The term burial incidence covers both the deliberate common burial of more than one person in one burial event, and the incidence on the site of disposals that might have occurred as different events over time. Furthermore, a 'group' may consist of one individual as the sole burial on the site in that period. The term burial incidence is used simply to indicate whether a site had only adults buried there (112), only children (113), or whether both occurred (110) in the same period. Whether significance can be attached to the results is as uncertain as those for sex incidence for the same reasons as given in 4.8: the calendrical periods for which results are shown cover at least several and in some cases many generations, and intentions to separate adult and child burial may not have been carried out consistently through the years, if any such intentions indeed ever existed.
The dividing line between adult and child is set out in the coding where 109 and 108 cover children aged 0-1 and 2-17 respectively, and Codes 105-107 indicate adults from age 18 upwards. (Further comments on the age divisions follow in Section 4.10.)
The three areas of south west, south and south east have been examined for all five periods from 3500bc-AD43, and the relevant results are set out in Tables 226-240. The section treats burial incidence starting from the broadest picture for the whole geographical area over the whole period, and moves from that to individual areas.

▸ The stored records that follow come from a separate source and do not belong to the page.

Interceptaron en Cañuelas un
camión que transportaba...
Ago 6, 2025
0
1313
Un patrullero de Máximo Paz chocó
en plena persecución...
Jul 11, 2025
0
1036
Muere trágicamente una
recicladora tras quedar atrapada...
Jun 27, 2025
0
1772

Over 3500bc-AD43, Table 240 shows an even proportion of sites with adult and child and adult only burial incidence at 12%, and child only incidence low at 2%. The south west has a higher than average adult only incidence at 15%, but the other variations from the average among the areas are slight at 1-2%.

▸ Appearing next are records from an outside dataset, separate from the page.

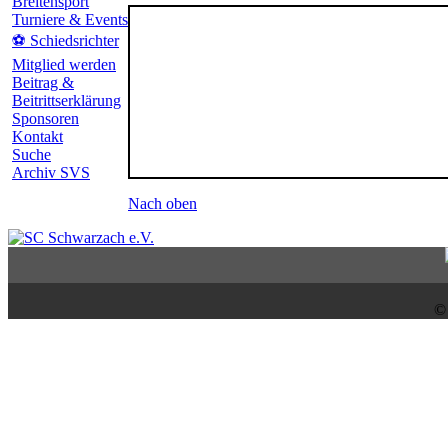
Breitensport
Turniere & Events
⚽ Schiedsrichter
Mitglied werden
Beitrag &
Beitrittserklärung
Sponsoren
Kontakt
Suche
Archiv SVS
Nach oben
©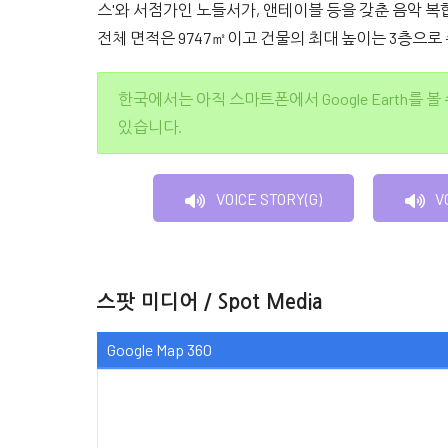
스'와 서점가인 노들서가, 앤테이블 등을 갖춘 음악 
전체 면적은 9747㎡이고 건물의 최대 높이는 3층으로
한국에서는 아직 스마트폰에서 Google Earth를 볼
있습니다.
VOICE STORY(G)
V
스팟 미디어 / Spot Media
Google Map 360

Table 236 shows more deviation from the overall average among the five periods. 3500-2500bc has a high representation of adult and child deposits at 31%, about three times the incidence of other periods, except for 14/1300-8/700bc where it is four times the frequency, against the average of 12%. The period 3500-2500bc also has a higher frequency of adult only deposits at 16% than the other periods, 8/700-100bc being closest at 14%, against the overall average of 12%. As before, the base figures from which these percentages are derived are not high, save for 2500-14/1300bc (Table 235).